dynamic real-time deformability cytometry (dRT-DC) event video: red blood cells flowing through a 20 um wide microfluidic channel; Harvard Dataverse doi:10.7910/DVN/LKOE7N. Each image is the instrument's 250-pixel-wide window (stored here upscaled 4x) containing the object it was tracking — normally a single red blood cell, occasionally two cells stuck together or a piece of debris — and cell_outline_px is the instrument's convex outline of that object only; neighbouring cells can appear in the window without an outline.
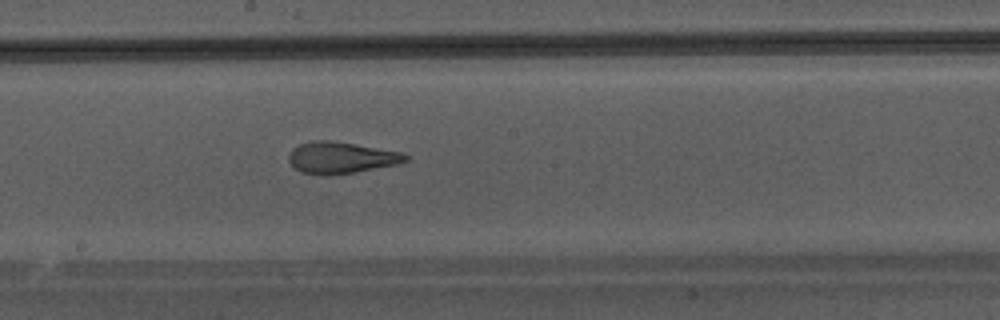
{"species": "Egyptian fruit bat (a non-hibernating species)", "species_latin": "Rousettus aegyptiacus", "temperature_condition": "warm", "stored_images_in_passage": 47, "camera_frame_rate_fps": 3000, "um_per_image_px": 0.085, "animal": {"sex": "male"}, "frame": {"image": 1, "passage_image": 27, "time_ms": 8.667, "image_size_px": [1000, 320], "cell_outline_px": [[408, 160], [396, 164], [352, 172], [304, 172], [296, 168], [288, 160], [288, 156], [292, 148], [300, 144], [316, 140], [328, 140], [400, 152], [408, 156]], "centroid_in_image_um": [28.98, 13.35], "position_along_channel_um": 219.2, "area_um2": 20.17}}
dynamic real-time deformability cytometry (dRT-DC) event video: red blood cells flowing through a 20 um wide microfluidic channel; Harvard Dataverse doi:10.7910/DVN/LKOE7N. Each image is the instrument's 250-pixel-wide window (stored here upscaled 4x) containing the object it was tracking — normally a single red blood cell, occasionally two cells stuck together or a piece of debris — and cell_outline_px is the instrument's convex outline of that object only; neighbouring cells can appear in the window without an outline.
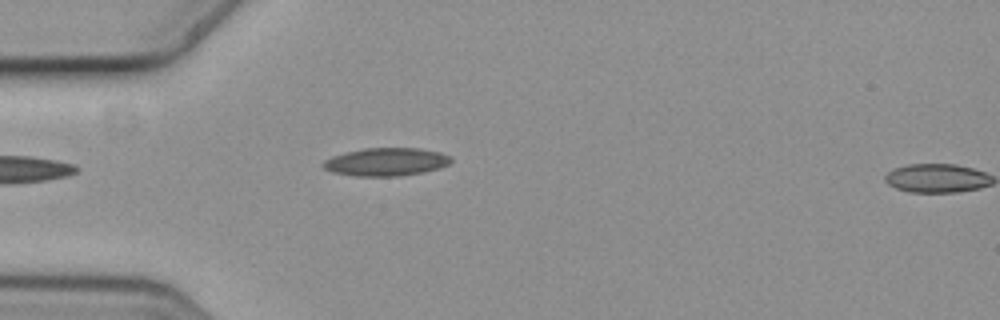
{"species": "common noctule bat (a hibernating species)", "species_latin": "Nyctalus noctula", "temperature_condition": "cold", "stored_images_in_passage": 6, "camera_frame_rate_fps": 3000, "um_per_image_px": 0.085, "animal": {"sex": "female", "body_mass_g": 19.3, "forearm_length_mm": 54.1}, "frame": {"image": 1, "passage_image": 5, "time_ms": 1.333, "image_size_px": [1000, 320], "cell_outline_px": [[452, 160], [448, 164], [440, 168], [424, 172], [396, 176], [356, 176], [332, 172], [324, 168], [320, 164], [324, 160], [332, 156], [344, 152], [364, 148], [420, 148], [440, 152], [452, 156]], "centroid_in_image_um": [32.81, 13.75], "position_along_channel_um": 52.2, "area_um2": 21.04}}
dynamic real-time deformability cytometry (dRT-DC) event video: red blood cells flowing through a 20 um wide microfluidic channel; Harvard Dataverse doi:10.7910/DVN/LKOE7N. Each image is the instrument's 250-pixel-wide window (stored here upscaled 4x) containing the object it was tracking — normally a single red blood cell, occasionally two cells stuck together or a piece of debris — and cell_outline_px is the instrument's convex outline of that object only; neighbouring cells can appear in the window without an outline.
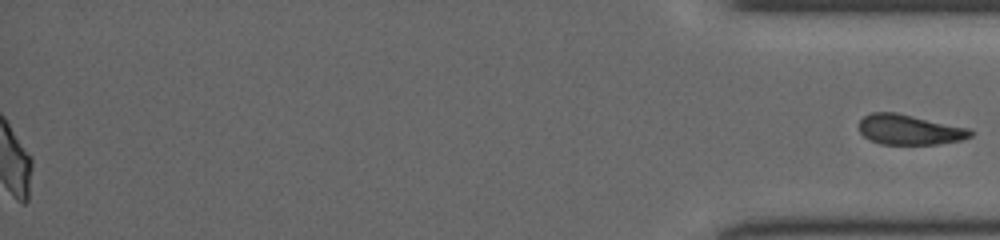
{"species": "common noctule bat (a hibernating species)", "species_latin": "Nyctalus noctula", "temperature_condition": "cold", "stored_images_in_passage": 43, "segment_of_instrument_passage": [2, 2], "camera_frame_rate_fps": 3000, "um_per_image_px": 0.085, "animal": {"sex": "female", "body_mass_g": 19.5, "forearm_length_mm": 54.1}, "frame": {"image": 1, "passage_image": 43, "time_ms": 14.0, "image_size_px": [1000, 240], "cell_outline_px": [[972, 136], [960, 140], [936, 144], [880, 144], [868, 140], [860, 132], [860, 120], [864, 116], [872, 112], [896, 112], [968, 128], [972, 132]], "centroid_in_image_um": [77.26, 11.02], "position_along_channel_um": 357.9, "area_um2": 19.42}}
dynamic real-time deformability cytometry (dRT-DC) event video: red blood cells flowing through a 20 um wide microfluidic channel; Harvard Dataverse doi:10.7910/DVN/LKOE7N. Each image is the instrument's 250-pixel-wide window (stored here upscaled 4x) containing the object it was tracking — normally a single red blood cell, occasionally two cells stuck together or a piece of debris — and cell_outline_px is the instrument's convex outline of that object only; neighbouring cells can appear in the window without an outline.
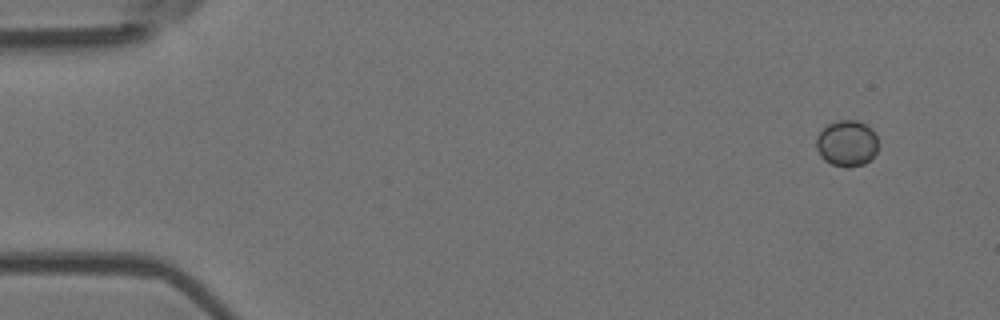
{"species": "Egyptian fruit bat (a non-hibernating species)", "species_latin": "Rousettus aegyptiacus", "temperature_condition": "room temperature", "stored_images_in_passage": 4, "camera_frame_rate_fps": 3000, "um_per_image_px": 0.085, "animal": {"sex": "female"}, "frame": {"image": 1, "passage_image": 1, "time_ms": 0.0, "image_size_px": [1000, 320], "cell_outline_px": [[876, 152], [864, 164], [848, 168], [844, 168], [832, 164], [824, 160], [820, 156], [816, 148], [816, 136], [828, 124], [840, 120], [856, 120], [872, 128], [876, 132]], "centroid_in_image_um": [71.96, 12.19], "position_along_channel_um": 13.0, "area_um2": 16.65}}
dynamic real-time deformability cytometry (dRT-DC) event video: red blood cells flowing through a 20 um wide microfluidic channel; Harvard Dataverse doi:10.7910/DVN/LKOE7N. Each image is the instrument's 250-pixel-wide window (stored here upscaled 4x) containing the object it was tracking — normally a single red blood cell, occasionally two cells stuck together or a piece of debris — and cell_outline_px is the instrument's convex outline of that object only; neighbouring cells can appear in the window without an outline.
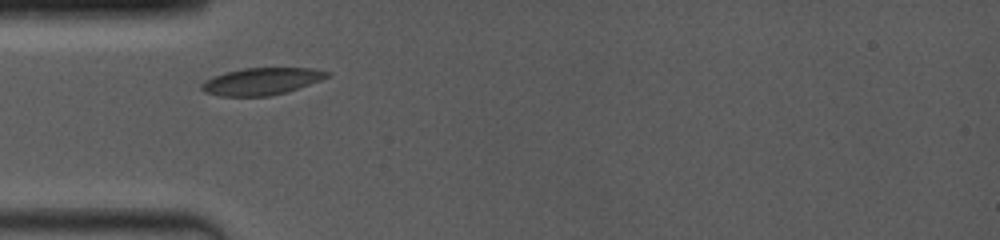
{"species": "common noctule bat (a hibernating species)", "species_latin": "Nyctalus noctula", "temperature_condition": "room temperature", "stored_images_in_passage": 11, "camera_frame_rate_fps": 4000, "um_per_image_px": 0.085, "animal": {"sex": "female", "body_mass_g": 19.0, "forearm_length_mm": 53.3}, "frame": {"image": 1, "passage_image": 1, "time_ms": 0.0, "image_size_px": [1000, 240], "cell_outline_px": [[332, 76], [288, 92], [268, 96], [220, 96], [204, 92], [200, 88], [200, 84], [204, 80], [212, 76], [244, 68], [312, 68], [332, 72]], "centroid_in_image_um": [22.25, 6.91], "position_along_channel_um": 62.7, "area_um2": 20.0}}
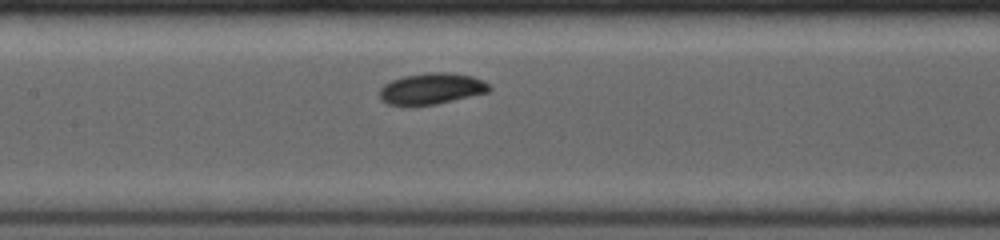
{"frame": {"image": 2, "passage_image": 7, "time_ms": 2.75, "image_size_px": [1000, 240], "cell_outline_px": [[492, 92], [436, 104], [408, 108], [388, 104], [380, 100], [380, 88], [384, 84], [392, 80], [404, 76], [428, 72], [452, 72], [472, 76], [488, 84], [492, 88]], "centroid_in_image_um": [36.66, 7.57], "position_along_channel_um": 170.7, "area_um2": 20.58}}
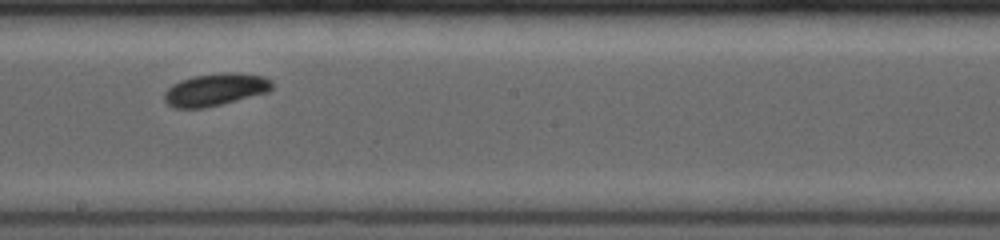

_Task_
Each record must be quoted in full and exactly. Do not include the pictures.

_Answer below_
dynamic real-time deformability cytometry (dRT-DC) event video: red blood cells flowing through a 20 um wide microfluidic channel; Harvard Dataverse doi:10.7910/DVN/LKOE7N. Each image is the instrument's 250-pixel-wide window (stored here upscaled 4x) containing the object it was tracking — normally a single red blood cell, occasionally two cells stuck together or a piece of debris — and cell_outline_px is the instrument's convex outline of that object only; neighbouring cells can appear in the window without an outline.
{"species": "Egyptian fruit bat (a non-hibernating species)", "species_latin": "Rousettus aegyptiacus", "temperature_condition": "warm", "stored_images_in_passage": 47, "camera_frame_rate_fps": 3000, "um_per_image_px": 0.085, "animal": {"sex": "male"}, "frame": {"image": 1, "passage_image": 27, "time_ms": 8.667, "image_size_px": [1000, 320], "cell_outline_px": [[408, 160], [396, 164], [352, 172], [304, 172], [296, 168], [288, 160], [288, 156], [292, 148], [300, 144], [316, 140], [328, 140], [400, 152], [408, 156]], "centroid_in_image_um": [28.98, 13.35], "position_along_channel_um": 219.2, "area_um2": 20.17}}
dynamic real-time deformability cytometry (dRT-DC) event video: red blood cells flowing through a 20 um wide microfluidic channel; Harvard Dataverse doi:10.7910/DVN/LKOE7N. Each image is the instrument's 250-pixel-wide window (stored here upscaled 4x) containing the object it was tracking — normally a single red blood cell, occasionally two cells stuck together or a piece of debris — and cell_outline_px is the instrument's convex outline of that object only; neighbouring cells can appear in the window without an outline.
{"species": "common noctule bat (a hibernating species)", "species_latin": "Nyctalus noctula", "temperature_condition": "cold", "stored_images_in_passage": 6, "camera_frame_rate_fps": 3000, "um_per_image_px": 0.085, "animal": {"sex": "female", "body_mass_g": 19.3, "forearm_length_mm": 54.1}, "frame": {"image": 1, "passage_image": 5, "time_ms": 1.333, "image_size_px": [1000, 320], "cell_outline_px": [[452, 160], [448, 164], [440, 168], [424, 172], [396, 176], [356, 176], [332, 172], [324, 168], [320, 164], [324, 160], [332, 156], [344, 152], [364, 148], [420, 148], [440, 152], [452, 156]], "centroid_in_image_um": [32.81, 13.75], "position_along_channel_um": 52.2, "area_um2": 21.04}}
dynamic real-time deformability cytometry (dRT-DC) event video: red blood cells flowing through a 20 um wide microfluidic channel; Harvard Dataverse doi:10.7910/DVN/LKOE7N. Each image is the instrument's 250-pixel-wide window (stored here upscaled 4x) containing the object it was tracking — normally a single red blood cell, occasionally two cells stuck together or a piece of debris — and cell_outline_px is the instrument's convex outline of that object only; neighbouring cells can appear in the window without an outline.
{"species": "common noctule bat (a hibernating species)", "species_latin": "Nyctalus noctula", "temperature_condition": "cold", "stored_images_in_passage": 43, "segment_of_instrument_passage": [2, 2], "camera_frame_rate_fps": 3000, "um_per_image_px": 0.085, "animal": {"sex": "female", "body_mass_g": 19.5, "forearm_length_mm": 54.1}, "frame": {"image": 1, "passage_image": 43, "time_ms": 14.0, "image_size_px": [1000, 240], "cell_outline_px": [[972, 136], [960, 140], [936, 144], [880, 144], [868, 140], [860, 132], [860, 120], [864, 116], [872, 112], [896, 112], [968, 128], [972, 132]], "centroid_in_image_um": [77.26, 11.02], "position_along_channel_um": 357.9, "area_um2": 19.42}}
dynamic real-time deformability cytometry (dRT-DC) event video: red blood cells flowing through a 20 um wide microfluidic channel; Harvard Dataverse doi:10.7910/DVN/LKOE7N. Each image is the instrument's 250-pixel-wide window (stored here upscaled 4x) containing the object it was tracking — normally a single red blood cell, occasionally two cells stuck together or a piece of debris — and cell_outline_px is the instrument's convex outline of that object only; neighbouring cells can appear in the window without an outline.
{"species": "Egyptian fruit bat (a non-hibernating species)", "species_latin": "Rousettus aegyptiacus", "temperature_condition": "room temperature", "stored_images_in_passage": 4, "camera_frame_rate_fps": 3000, "um_per_image_px": 0.085, "animal": {"sex": "female"}, "frame": {"image": 1, "passage_image": 1, "time_ms": 0.0, "image_size_px": [1000, 320], "cell_outline_px": [[876, 152], [864, 164], [848, 168], [844, 168], [832, 164], [824, 160], [820, 156], [816, 148], [816, 136], [828, 124], [840, 120], [856, 120], [872, 128], [876, 132]], "centroid_in_image_um": [71.96, 12.19], "position_along_channel_um": 13.0, "area_um2": 16.65}}
dynamic real-time deformability cytometry (dRT-DC) event video: red blood cells flowing through a 20 um wide microfluidic channel; Harvard Dataverse doi:10.7910/DVN/LKOE7N. Each image is the instrument's 250-pixel-wide window (stored here upscaled 4x) containing the object it was tracking — normally a single red blood cell, occasionally two cells stuck together or a piece of debris — and cell_outline_px is the instrument's convex outline of that object only; neighbouring cells can appear in the window without an outline.
{"species": "common noctule bat (a hibernating species)", "species_latin": "Nyctalus noctula", "temperature_condition": "room temperature", "stored_images_in_passage": 11, "camera_frame_rate_fps": 4000, "um_per_image_px": 0.085, "animal": {"sex": "female", "body_mass_g": 19.0, "forearm_length_mm": 53.3}, "frame": {"image": 1, "passage_image": 1, "time_ms": 0.0, "image_size_px": [1000, 240], "cell_outline_px": [[332, 76], [288, 92], [268, 96], [220, 96], [204, 92], [200, 88], [200, 84], [204, 80], [212, 76], [244, 68], [312, 68], [332, 72]], "centroid_in_image_um": [22.25, 6.91], "position_along_channel_um": 62.7, "area_um2": 20.0}}
{"frame": {"image": 2, "passage_image": 7, "time_ms": 2.75, "image_size_px": [1000, 240], "cell_outline_px": [[492, 92], [436, 104], [408, 108], [388, 104], [380, 100], [380, 88], [384, 84], [392, 80], [404, 76], [428, 72], [452, 72], [472, 76], [488, 84], [492, 88]], "centroid_in_image_um": [36.66, 7.57], "position_along_channel_um": 170.7, "area_um2": 20.58}}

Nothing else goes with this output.